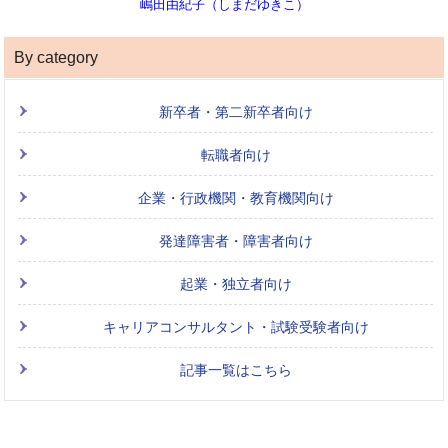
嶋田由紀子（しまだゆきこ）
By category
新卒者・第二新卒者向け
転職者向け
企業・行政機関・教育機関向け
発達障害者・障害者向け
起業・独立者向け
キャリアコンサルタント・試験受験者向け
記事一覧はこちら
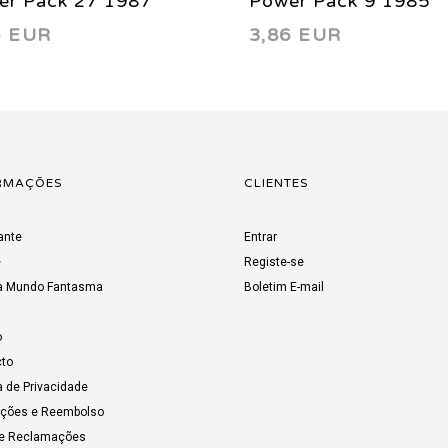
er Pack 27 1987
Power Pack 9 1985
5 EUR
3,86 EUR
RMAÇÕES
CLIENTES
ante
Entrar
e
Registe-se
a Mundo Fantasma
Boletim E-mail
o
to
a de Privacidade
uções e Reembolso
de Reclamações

☆ ☆ ☆ ☆ ☆ ☆ ☆

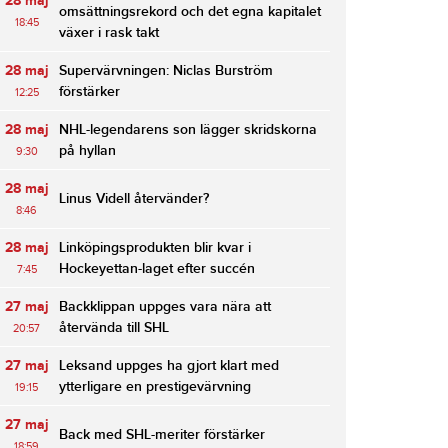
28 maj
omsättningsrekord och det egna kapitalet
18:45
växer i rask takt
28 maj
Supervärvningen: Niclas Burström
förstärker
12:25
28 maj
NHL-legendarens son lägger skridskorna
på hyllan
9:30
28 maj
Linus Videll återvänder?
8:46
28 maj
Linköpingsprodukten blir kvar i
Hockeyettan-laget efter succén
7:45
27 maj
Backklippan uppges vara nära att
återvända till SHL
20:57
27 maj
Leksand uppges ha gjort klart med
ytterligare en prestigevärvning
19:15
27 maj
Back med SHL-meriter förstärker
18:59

☆ ☆ ☆ ☆ ☆ ☆ ☆

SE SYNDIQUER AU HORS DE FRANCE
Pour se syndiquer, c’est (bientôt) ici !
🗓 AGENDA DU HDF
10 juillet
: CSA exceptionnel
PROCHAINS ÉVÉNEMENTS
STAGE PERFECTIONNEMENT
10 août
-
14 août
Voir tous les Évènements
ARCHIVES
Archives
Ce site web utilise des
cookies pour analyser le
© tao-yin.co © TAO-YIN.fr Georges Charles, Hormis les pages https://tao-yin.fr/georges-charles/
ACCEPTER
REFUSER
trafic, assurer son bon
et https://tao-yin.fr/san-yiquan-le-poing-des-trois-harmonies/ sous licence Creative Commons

☆ ☆ ☆ ☆ ☆ ☆ ☆

Task to carry out
Would you reproduce, line for line and unchanged, the stretch of material from the line containing "er Pack 27 1987" through the line containing "de Reclamações"?

Task result
er Pack 27 1987
Power Pack 9 1985
5 EUR
3,86 EUR
RMAÇÕES
CLIENTES
ante
Entrar
e
Registe-se
a Mundo Fantasma
Boletim E-mail
o
to
a de Privacidade
uções e Reembolso
de Reclamações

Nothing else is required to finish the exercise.